Task inputs →

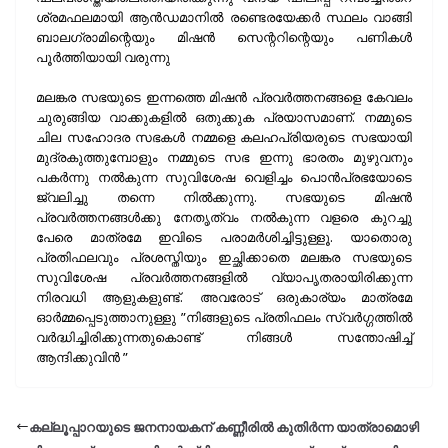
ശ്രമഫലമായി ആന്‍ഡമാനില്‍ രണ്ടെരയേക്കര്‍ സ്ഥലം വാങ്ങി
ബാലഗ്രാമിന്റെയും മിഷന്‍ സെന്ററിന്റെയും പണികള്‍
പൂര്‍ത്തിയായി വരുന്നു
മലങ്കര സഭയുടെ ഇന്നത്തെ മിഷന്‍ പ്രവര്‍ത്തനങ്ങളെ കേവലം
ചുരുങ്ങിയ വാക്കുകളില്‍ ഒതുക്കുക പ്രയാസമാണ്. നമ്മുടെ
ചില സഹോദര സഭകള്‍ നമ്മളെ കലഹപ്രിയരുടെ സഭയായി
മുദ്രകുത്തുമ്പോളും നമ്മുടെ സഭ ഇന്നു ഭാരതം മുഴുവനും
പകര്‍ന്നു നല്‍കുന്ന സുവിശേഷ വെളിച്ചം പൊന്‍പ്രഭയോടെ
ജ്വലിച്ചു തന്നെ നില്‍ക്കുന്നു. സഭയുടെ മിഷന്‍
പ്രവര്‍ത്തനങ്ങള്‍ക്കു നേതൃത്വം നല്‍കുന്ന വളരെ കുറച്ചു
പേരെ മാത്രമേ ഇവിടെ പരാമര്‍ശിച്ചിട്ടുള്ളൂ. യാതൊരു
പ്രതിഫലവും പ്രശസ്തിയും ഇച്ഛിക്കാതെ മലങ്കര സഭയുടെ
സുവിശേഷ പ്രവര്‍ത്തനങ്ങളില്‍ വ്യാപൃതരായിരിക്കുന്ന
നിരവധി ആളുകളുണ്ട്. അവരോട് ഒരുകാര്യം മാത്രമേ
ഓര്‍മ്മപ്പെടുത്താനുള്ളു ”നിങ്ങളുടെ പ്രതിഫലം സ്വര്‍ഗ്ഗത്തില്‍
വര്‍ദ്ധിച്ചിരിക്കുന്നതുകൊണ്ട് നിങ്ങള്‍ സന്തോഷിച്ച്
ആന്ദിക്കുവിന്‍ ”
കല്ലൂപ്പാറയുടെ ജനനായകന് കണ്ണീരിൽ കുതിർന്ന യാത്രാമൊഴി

What this task involves →
Present the text from all of the rows above as a numbered list, one line per item, leaving out blank lines and the picture markers.

Response to the task →
1. ശ്രമഫലമായി ആന്‍ഡമാനില്‍ രണ്ടെരയേക്കര്‍ സ്ഥലം വാങ്ങി
2. ബാലഗ്രാമിന്റെയും മിഷന്‍ സെന്ററിന്റെയും പണികള്‍
3. പൂര്‍ത്തിയായി വരുന്നു
4. മലങ്കര സഭയുടെ ഇന്നത്തെ മിഷന്‍ പ്രവര്‍ത്തനങ്ങളെ കേവലം
5. ചുരുങ്ങിയ വാക്കുകളില്‍ ഒതുക്കുക പ്രയാസമാണ്. നമ്മുടെ
6. ചില സഹോദര സഭകള്‍ നമ്മളെ കലഹപ്രിയരുടെ സഭയായി
7. മുദ്രകുത്തുമ്പോളും നമ്മുടെ സഭ ഇന്നു ഭാരതം മുഴുവനും
8. പകര്‍ന്നു നല്‍കുന്ന സുവിശേഷ വെളിച്ചം പൊന്‍പ്രഭയോടെ
9. ജ്വലിച്ചു തന്നെ നില്‍ക്കുന്നു. സഭയുടെ മിഷന്‍
10. പ്രവര്‍ത്തനങ്ങള്‍ക്കു നേതൃത്വം നല്‍കുന്ന വളരെ കുറച്ചു
11. പേരെ മാത്രമേ ഇവിടെ പരാമര്‍ശിച്ചിട്ടുള്ളൂ. യാതൊരു
12. പ്രതിഫലവും പ്രശസ്തിയും ഇച്ഛിക്കാതെ മലങ്കര സഭയുടെ
13. സുവിശേഷ പ്രവര്‍ത്തനങ്ങളില്‍ വ്യാപൃതരായിരിക്കുന്ന
14. നിരവധി ആളുകളുണ്ട്. അവരോട് ഒരുകാര്യം മാത്രമേ
15. ഓര്‍മ്മപ്പെടുത്താനുള്ളു ”നിങ്ങളുടെ പ്രതിഫലം സ്വര്‍ഗ്ഗത്തില്‍
16. വര്‍ദ്ധിച്ചിരിക്കുന്നതുകൊണ്ട് നിങ്ങള്‍ സന്തോഷിച്ച്
17. ആന്ദിക്കുവിന്‍ ”
18. കല്ലൂപ്പാറയുടെ ജനനായകന് കണ്ണീരിൽ കുതിർന്ന യാത്രാമൊഴി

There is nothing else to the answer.